Currently the subject of the visual arts most esteemed accolade, a lifetime retrospective at New York’s Museum of Modern Art, Thomas Schütte forms part of a rich lineage of German artists emerging in the late twentieth century who cast off traditional forms. Schütte melds historical elements with a contemporary questioning of the art object and the role of the artist. Part of an eight-piece series of duotone busts, Großer Doppelkopf Nr. 8 is a prime example of the artist’s sculptural output in which monumental ceramic figuration meets theatricality and an investigation into materiality. “In the wake of a remarkable surge of artistic production in postwar Germany, Thomas Schütte’s work stands out among a younger generation of artists for its ambition, its diversity in its form and media, and its awareness of the historical, social, economic, cultural, as well as personal, conditions of twentieth-century Germany,” former director of the Dia Art Foundation Michael Govan noted. (M. Govan, quoted in Thomas Schütte: Scenewright, Gloria in Memoria, In Medias Res, exh. cat., New York, Dia Art Foundation, 2002, p. 6). Leveraging the plasticity of his medium, Schütte creates an imposing double portrait that splits down the middle like two halves of a fractured psyche. The artist’s predilection for rugged, worked surfaces highlights the artistic process while also allowing for a reexamination of modeled figuration.

Set atop an imposing black steel pedestal, Großer Doppelkopf Nr. 8 exhibits a material playfulness that is at odds with its austere support. Formed in ceramic and then glazed in opposing layers of red and cyan, Schütte’s two-faced bust is affixed to a billowing base of smooth nodules which consequently rests upon flat, unforgiving steel. The rough texture of the two visages shows evidence of hatching, kneading, and delicate incisions from the modeling process that lay bare the artist’s working methods. The organic, irregular nature of the worked clay contrasts sharply with the machined precision of the black base and its exacting edges. “Schütte has a close and interesting relationship to the plinth; much of his earlier work involved fashioning some kind of stand for mannequins and his architectural models. […] Set apart, on a platform, these figures seemed to be both in the dock and on the podium” (P. Curtis, “Reclining Sculpture,” in Thomas Schütte: Hindsight, exh. Cat., Museo Nacional Centro de Arte Reina Sofía, Madrid, 2009, p. 54). The juxtaposition of the minimal plinth with the double-faced form in clay prompts a reassessment of sculptural presentation and viewing in the public sphere.

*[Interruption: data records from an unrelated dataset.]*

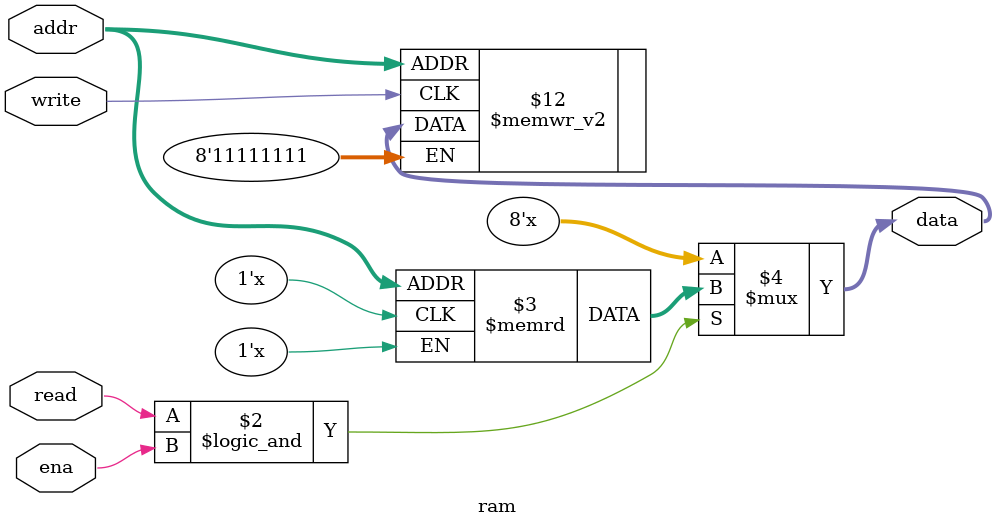
<source format=v>
`timescale 1ns / 1ps

module ram(data,addr,read,write,ena);
    output [7:0] data;
    input [9:0] addr;
    input read,write,ena;
    reg [7:0] ram [10'h3ff: 0];
    
    assign data=(read && ena)?ram[addr]:8'hzz;
    
    always @(posedge write)
        begin
        ram[addr]<=data;
        end
        
endmodule


</source>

Like Janus, the Roman god of doors, beginnings, and endings, the sculpture faces both forward and backward. One is never able to see both faces in full view at any given time, but the artwork’s conjoined nature makes it impossible for one to regard one visage without an awareness of the other. To this end, art historian Rainald Schumacher posits that Schütte sees himself not as part of the “avant-garde” which makes the future appear in the present, but as a “rearguard” who reexamines the past and thus opens future possibilities by examining what previous “aesthetic revolutions” have failed to see (R. Schumacher, Thomas Schütte, exh. cat., Munich, Sammlung Goetz, 2001, pp. 55, 59). Schütte studied under Fritz Schwegler and Gerhard Richter at the Kunstakademie Düsseldorf in the 1970s and was thus privy to new ideas being formulated within that artistic hotbed during that era. This tutelage, as well as an interest in public sculpture and the place of art within the social environment, led him to explore the intersection of art and authority in works like the present example. However, it was a trip to Italy in the 1990s that perhaps cemented the connection between figuration and societal structures in his practice as he witnessed the political turmoil of the era while viewing the eroding vestiges of both Fascist propaganda and Ancient Roman political effigies. By foregrounding the charged historical nature of sculpture throughout human history, works like Großer Dopplkopf Nr. 8 ask for a more active viewing of art in the public sphere.